#### Untersuchter Text ####

Die Anklage lautete stereotyp: Mitgliedschaft in einer mafiagleichen Vereinigung, Erpressung und häufig auch Mord. Allein in der Region Kampanien schreibt die Statistik der Camorra seit 1980 rund 1000 Morde zu.

Die Verhaftungswelle vom Juni dieses Jahres, die einen empfindlichen Schlag gegen das organisierte Verbrechertum um Neapel bedeutet, enthüllte aber nicht nur einzelne Verbrechen und enttarnte „ehrbare" Bürger, sondern sie legt zum ersten Mal den Blick frei auf Strukturen, Geschäftspraktiken und Verbindungen der „Nuo-va Camorra Organizzata" von Rafaele Cutolo:

In den zwanziger und dreißiger Jahren setzte sich die Camorra aus kleinen, autonom operierenden Banden zusammen, die jede für sich, innerhalb eines klar abgegrenzten Territoriums vor allem die Kleinkriminalität zu monopolisieren suchten. Die Aktivitäten waren noch bescheiden, Geschäftsbeziehungen oder blutige Rivalitäten zwischen den einzelnen Gruppen und Familien existierten kaum.

Dies änderte sich mit dem ökonomischen Strukturwandel und der Urbanisierung Süditaliens nach dem Kriege. Zigarettenschmuggel und vor allem die von der öffentlichen Hand finanzierten Bauvorhaben und ehrgeizige Projekte zur Industrialisierung des Mezzogiorno wurden zu den klassischen Operationsfeldern der verbrecherischen Aktivitäten der Camorra.

#### Daten ####

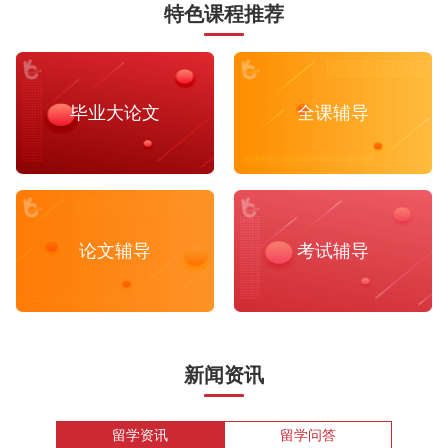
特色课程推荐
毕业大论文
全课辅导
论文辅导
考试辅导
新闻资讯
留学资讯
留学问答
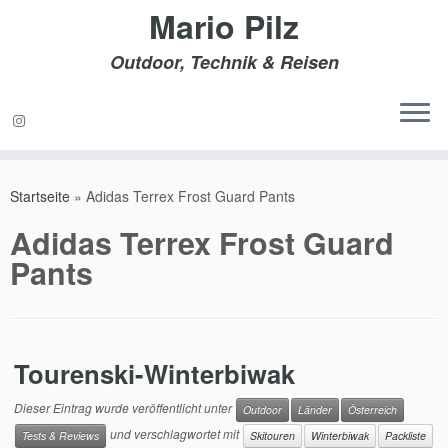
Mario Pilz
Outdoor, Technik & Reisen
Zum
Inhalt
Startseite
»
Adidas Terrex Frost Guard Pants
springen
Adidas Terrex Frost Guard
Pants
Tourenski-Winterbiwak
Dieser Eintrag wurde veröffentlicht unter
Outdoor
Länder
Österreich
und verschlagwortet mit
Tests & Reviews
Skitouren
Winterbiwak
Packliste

####
#### Daten ####

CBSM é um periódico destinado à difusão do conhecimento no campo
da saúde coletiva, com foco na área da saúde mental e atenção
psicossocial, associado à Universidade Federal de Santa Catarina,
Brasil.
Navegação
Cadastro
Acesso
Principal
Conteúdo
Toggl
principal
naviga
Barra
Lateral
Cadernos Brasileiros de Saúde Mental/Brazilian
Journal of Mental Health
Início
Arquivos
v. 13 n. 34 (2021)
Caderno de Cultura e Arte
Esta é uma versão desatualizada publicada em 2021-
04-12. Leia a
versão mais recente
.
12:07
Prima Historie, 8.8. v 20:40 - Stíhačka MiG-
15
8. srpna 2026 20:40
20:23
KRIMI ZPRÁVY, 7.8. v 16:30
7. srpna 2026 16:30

####

» Aufgabe
Beantworten Sie anhand des Textes zur Camorra die folgenden Fragen:
1. Wie viele Morde schreibt die Statistik der Camorra seit 1980 allein in der Region Kampanien zu?
2. Woraus setzte sich die Camorra in den zwanziger und dreißiger Jahren zusammen?
3. Welche Bereiche wurden nach dem Kriege zu den klassischen Operationsfeldern der Camorra?

» Schriftliche Antwort
1. Rund 1000 Morde.
2. Aus kleinen, autonom operierenden Banden.
3. Der Zigarettenschmuggel und vor allem die von der öffentlichen Hand finanzierten Bauvorhaben und ehrgeizigen Projekte zur Industrialisierung des Mezzogiorno.